REQUIREMENT 1:
Read the profile of Simon below and decide whether each statement agrees with it. Answer yes or no for each, quoting the words that settle it.
(a) Simon is often seen with a wide-brimmed Panama hat and an ash-plant walking stick.
(b) "As I Please" has three hours of airtime each week.
(c) Jazz usually takes as much as half of Simon's airtime.

GIVEN TEXT:
**********

Actually, ‘geek’ doesn’t even begin to describe the man in this photograph. This is not Simon dressed up for anything in particular – this is Simon as you might find him on laundry day, or at the Oscars, or anything in between for that matter. Often seen sporting a wide-brimmed Panama hat and genuine ash-plant walking stick, Simon is the very portrait of a modernist – as much of an envoy from the mid-twentieth century as you can hope to encounter without an actual time machine.

Here are a few more descriptors:

Raconteur

That Sinatra-style-cigarette-hold is no mistake. Although “As I Please” always has plenty of music, readings and local announcements, Simon could easily fill both hours of weekly airtime with anecdotes alone. His is a voice you could actually get used to in the morning – Regis Philbin simply pales by comparison.

Jazz-Musicologist

Again, think mid-twentieth century: Satchmo, Duke, Bird, Diz, Monk, Prez, Hawk, etc. – much more than just Old Blue Eyes, and usually taking as much as half of Simon’s airtime, especially if you include the music history anecdotes he always brings in.

**********

SUPPLIED MATERIAL:
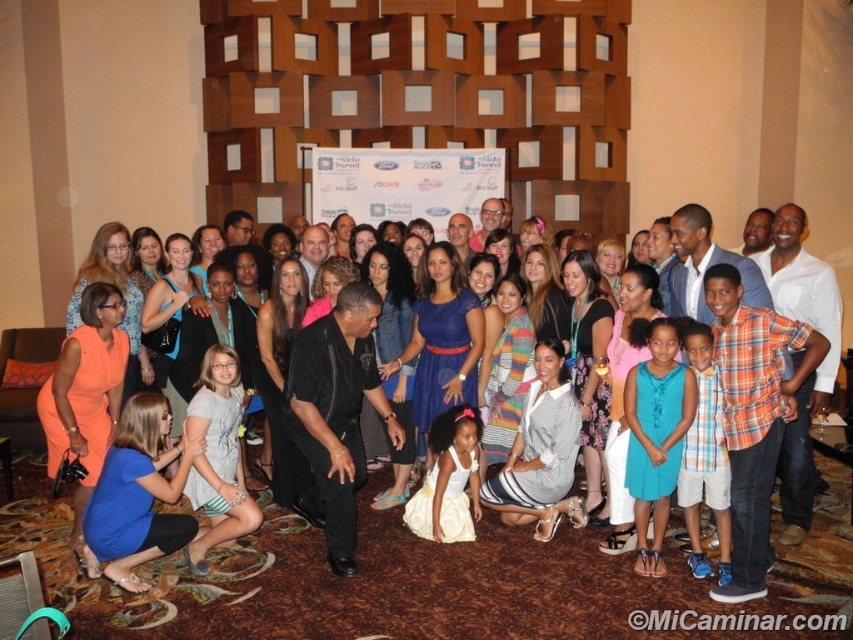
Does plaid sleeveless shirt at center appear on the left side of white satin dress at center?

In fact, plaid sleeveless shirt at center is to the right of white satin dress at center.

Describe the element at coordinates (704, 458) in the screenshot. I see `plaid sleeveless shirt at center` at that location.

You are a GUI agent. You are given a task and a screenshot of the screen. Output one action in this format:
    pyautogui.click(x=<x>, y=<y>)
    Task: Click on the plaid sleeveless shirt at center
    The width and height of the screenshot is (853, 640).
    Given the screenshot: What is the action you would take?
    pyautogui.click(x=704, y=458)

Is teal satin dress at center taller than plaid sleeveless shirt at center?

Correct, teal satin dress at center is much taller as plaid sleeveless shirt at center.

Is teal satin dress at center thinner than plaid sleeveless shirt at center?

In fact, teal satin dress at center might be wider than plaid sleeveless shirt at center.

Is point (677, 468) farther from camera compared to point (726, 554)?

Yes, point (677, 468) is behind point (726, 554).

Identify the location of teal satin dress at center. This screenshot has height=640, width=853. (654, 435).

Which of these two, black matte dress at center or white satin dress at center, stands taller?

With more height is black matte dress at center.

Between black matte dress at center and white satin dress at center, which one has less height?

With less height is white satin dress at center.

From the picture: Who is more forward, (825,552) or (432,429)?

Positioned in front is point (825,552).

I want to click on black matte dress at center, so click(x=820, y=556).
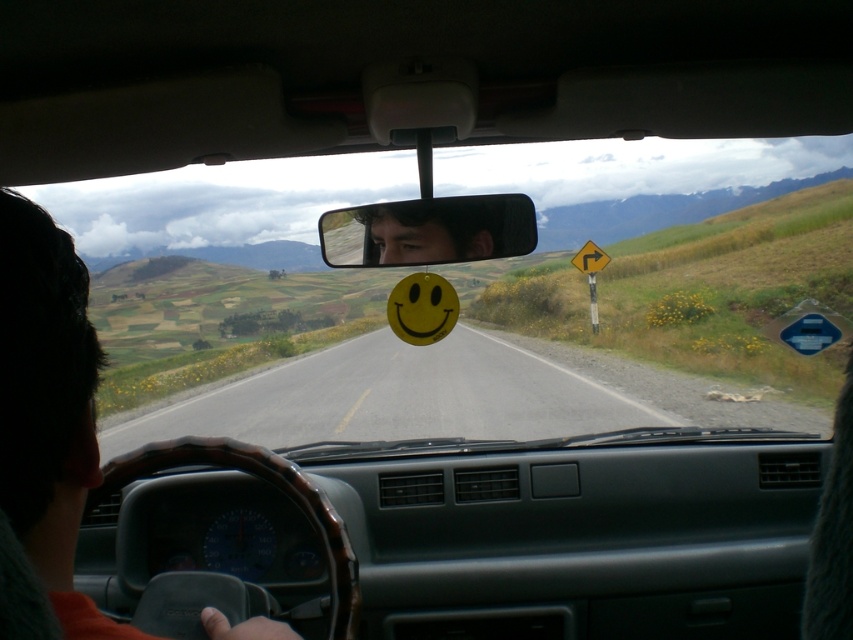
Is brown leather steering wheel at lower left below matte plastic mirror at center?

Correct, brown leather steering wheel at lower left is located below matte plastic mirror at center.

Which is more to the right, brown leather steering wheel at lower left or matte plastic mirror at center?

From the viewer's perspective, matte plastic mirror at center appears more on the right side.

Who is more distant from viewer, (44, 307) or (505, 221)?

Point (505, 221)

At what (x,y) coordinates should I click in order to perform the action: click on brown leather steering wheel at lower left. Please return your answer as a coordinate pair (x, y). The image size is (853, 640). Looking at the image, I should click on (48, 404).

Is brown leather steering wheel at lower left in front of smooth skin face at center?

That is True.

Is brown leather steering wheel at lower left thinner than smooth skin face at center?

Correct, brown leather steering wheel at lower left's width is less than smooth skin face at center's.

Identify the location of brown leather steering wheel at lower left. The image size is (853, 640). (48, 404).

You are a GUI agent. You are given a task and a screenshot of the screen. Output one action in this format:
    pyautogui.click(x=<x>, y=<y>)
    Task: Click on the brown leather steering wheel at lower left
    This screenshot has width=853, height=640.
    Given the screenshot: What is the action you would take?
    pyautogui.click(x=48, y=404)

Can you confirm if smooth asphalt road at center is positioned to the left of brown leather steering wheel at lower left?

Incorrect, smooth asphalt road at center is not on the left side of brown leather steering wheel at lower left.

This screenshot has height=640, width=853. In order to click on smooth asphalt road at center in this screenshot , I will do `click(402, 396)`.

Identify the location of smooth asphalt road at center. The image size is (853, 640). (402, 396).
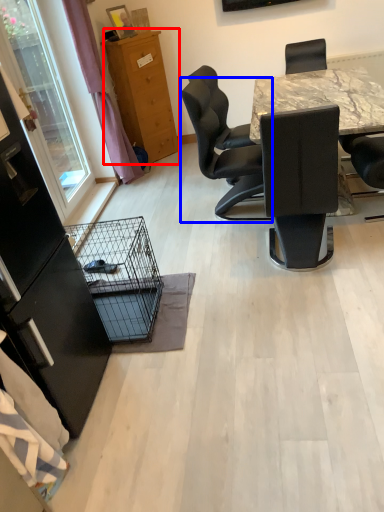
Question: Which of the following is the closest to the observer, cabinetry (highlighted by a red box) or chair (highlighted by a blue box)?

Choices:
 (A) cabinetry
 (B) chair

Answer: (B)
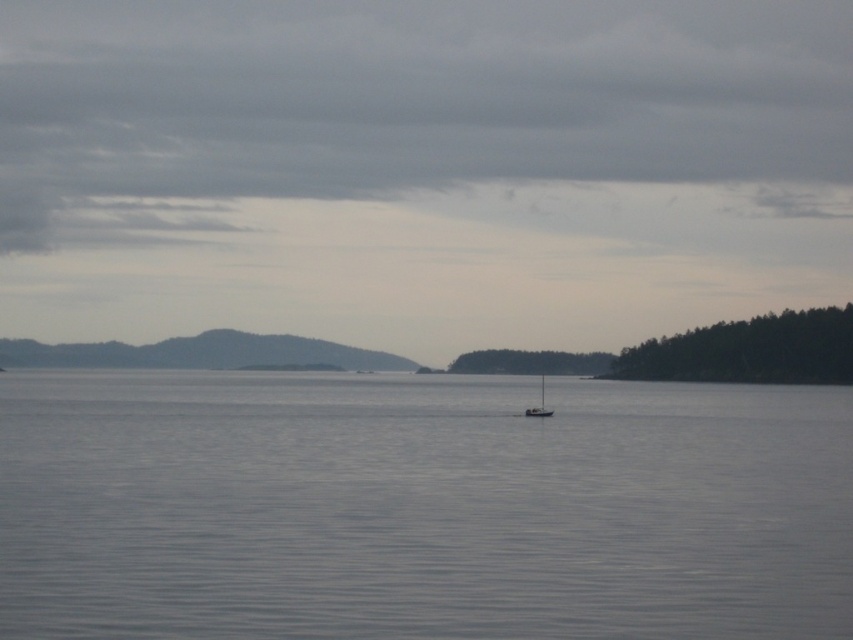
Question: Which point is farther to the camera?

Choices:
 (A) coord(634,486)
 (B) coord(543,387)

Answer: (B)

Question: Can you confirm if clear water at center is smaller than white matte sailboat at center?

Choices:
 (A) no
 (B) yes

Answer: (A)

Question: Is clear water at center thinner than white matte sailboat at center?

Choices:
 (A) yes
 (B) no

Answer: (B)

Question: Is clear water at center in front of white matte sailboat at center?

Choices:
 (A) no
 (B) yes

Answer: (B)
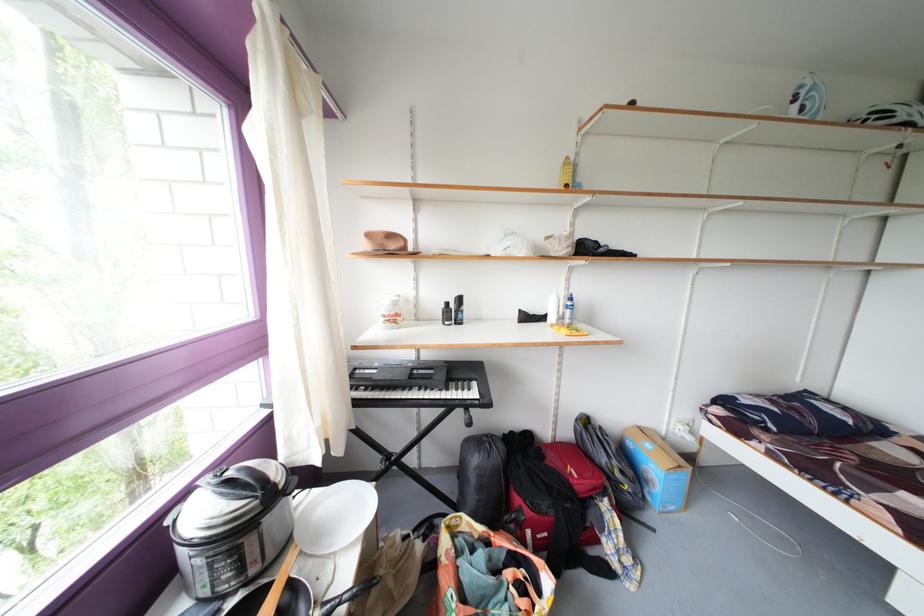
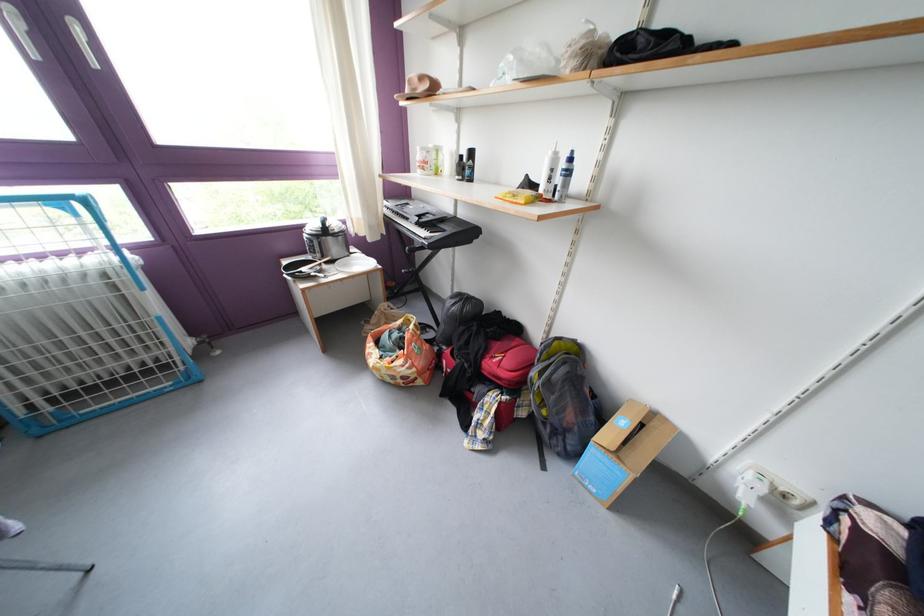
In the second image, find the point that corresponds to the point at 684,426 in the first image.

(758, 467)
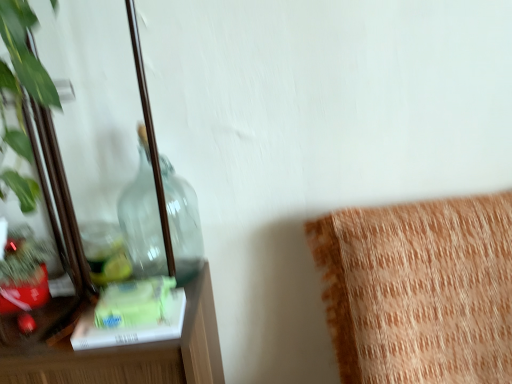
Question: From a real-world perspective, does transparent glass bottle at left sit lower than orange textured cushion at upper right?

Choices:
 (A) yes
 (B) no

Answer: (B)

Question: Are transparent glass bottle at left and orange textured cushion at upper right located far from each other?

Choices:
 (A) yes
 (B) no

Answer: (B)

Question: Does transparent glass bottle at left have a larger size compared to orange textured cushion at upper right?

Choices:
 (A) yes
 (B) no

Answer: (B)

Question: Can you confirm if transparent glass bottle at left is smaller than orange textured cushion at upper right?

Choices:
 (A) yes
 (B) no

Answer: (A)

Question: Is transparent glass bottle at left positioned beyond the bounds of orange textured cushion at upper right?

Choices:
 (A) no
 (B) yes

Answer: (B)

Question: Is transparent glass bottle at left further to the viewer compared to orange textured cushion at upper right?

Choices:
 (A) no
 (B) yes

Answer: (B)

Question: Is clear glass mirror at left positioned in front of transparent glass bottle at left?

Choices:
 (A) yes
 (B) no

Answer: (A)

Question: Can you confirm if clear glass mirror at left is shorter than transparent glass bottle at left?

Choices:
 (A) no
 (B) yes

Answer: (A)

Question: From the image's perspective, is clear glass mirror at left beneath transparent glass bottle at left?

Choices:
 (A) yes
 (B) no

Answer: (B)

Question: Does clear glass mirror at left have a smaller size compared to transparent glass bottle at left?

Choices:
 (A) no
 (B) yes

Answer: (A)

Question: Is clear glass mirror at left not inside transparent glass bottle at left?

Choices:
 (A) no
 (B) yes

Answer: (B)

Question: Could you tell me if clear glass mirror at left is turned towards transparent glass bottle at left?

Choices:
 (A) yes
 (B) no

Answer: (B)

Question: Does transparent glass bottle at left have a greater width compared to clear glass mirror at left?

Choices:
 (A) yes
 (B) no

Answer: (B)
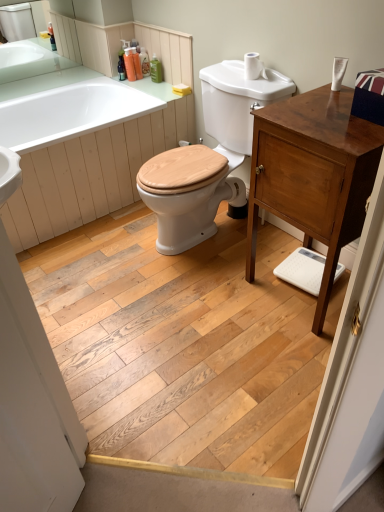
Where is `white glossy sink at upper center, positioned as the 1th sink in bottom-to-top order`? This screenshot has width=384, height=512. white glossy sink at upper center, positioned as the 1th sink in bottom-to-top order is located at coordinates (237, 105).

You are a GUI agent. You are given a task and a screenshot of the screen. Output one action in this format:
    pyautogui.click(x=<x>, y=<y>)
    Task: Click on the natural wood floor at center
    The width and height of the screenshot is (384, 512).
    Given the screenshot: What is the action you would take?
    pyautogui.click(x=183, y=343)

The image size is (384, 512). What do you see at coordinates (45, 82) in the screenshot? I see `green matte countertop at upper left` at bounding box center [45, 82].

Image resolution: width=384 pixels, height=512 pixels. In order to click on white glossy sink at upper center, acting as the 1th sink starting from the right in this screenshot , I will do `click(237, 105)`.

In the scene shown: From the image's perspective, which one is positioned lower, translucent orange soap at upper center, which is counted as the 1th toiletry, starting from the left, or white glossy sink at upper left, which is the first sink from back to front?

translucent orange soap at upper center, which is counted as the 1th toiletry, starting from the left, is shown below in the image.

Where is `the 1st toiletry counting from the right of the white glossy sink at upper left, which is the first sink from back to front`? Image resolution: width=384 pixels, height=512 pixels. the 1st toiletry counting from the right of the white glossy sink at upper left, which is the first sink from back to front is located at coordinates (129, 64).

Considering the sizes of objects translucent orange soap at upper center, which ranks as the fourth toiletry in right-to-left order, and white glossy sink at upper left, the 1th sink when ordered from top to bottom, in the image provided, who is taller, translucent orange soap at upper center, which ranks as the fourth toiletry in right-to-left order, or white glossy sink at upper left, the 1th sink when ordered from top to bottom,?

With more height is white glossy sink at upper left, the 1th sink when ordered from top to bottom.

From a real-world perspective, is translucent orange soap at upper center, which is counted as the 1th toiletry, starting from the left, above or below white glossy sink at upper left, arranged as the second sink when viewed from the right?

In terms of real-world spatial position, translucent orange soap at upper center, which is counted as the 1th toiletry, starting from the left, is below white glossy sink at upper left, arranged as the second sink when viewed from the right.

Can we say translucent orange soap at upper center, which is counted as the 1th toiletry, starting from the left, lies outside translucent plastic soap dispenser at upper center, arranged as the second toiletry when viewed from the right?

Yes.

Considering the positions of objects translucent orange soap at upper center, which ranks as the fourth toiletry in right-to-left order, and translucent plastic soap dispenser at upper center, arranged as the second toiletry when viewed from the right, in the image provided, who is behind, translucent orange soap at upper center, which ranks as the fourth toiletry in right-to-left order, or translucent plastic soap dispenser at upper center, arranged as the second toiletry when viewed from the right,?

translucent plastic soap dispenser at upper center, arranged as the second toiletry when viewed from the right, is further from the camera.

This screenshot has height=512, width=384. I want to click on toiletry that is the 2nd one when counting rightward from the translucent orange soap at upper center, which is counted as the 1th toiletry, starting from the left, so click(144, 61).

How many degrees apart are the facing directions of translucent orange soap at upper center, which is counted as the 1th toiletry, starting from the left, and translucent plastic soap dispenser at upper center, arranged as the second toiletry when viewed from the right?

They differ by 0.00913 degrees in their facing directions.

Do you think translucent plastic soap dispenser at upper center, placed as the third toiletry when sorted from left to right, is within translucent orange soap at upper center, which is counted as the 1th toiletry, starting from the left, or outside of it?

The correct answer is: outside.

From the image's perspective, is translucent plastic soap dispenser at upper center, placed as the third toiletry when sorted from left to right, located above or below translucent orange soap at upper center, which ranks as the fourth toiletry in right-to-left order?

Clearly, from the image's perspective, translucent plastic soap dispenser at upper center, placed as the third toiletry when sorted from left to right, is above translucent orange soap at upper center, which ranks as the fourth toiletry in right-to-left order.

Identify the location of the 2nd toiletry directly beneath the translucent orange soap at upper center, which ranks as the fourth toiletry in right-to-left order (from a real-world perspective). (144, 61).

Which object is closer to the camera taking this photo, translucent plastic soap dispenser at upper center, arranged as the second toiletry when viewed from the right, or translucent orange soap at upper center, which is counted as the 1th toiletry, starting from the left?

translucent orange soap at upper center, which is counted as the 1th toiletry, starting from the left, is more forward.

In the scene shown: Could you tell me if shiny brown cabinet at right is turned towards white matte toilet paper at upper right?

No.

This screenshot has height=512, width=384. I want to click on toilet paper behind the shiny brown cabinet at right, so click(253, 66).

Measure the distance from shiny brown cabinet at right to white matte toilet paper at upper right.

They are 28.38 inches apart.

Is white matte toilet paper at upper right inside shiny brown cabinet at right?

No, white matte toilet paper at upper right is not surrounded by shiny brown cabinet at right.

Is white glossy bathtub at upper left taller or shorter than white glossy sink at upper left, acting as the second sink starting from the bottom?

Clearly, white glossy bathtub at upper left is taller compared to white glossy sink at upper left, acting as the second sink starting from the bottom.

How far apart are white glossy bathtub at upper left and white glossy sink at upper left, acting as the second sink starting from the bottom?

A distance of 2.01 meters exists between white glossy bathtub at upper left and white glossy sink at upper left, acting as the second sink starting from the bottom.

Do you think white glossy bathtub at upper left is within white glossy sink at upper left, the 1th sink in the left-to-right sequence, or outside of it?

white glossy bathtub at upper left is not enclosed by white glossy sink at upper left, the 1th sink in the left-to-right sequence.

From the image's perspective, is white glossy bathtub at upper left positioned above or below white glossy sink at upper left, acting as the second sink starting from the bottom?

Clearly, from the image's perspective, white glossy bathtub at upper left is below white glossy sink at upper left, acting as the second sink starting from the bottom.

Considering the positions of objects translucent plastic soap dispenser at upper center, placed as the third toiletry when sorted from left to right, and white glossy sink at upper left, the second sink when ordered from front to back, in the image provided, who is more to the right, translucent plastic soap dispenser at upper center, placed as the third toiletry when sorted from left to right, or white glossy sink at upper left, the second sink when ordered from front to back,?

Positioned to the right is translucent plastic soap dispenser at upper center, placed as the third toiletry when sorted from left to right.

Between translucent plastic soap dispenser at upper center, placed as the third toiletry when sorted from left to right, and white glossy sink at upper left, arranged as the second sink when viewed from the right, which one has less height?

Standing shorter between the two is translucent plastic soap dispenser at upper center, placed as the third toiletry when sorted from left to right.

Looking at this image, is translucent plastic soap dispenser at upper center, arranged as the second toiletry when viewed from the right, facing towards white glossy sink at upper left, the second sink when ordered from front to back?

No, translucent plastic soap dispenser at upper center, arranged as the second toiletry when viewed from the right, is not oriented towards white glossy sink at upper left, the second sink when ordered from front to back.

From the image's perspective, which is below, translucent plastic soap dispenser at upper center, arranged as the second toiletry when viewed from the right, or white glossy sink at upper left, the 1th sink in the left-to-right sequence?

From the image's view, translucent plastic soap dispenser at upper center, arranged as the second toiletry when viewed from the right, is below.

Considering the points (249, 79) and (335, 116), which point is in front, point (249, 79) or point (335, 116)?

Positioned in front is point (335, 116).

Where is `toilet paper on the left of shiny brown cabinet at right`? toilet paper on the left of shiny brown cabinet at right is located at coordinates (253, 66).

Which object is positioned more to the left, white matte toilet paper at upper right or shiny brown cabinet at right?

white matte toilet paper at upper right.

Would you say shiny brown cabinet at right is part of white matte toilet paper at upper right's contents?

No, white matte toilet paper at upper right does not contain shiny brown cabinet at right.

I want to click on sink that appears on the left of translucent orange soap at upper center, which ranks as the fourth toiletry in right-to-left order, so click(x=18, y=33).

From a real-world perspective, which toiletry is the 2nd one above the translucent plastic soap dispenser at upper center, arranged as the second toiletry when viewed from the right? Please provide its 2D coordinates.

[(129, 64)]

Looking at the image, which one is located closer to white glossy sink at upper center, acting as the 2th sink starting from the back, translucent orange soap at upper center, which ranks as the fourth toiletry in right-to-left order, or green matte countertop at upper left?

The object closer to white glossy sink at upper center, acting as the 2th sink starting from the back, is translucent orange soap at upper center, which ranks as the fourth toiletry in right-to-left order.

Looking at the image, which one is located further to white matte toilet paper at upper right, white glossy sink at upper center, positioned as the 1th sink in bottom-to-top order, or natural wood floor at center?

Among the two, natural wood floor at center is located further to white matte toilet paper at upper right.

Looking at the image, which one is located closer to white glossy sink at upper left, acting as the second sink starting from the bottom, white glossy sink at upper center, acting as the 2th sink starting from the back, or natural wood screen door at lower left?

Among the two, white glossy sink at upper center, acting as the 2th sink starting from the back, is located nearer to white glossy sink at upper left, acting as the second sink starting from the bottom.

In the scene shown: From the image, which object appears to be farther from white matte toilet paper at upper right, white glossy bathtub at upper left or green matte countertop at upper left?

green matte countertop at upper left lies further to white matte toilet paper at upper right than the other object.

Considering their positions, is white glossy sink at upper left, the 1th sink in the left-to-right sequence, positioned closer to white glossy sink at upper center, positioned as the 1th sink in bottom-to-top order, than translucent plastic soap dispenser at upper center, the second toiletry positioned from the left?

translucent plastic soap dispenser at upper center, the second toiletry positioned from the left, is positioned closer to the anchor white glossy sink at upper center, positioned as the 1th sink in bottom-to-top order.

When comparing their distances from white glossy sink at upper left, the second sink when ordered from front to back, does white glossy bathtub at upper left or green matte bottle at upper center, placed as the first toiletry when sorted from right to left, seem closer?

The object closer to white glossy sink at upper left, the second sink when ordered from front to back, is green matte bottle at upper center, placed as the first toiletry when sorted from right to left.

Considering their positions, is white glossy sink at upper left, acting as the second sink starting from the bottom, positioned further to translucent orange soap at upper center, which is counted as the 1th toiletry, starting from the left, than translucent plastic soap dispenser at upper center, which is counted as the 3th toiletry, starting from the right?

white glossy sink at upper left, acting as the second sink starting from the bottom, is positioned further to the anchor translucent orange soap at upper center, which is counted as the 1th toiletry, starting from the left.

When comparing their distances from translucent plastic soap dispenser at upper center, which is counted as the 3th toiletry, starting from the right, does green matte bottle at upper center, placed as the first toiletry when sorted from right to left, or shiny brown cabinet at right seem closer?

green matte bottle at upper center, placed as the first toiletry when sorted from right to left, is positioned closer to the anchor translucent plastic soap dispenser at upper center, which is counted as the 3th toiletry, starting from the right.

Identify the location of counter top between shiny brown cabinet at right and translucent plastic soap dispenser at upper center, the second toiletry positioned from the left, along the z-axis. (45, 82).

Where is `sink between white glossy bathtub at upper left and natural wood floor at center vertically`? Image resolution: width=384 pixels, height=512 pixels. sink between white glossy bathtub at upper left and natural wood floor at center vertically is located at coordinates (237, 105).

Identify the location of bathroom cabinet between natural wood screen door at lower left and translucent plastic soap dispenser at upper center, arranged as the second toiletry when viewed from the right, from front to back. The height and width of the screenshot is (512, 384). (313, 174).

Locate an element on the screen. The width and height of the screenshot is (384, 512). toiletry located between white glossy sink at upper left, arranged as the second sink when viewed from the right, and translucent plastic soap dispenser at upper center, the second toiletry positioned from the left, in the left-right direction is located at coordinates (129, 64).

**********

REQUIREMENT 2:
From the listing, reproduce word for word the lines starting at the one that contains "Incorrect, smooth asphalt" and ending after the one that contains "Identify the location of smooth".

ANSWER 1:
(a) Yes: "Often seen sporting a wide-brimmed Panama hat and genuine ash-plant walking stick"
(b) No: "Simon could easily fill both hours of weekly airtime with anecdotes alone"
(c) Yes: "usually taking as much as half of Simon’s airtime"

ANSWER 2:
Incorrect, smooth asphalt road at center is not on the left side of brown leather steering wheel at lower left.

This screenshot has height=640, width=853. In order to click on smooth asphalt road at center in this screenshot , I will do `click(402, 396)`.

Identify the location of smooth asphalt road at center. The image size is (853, 640). (402, 396).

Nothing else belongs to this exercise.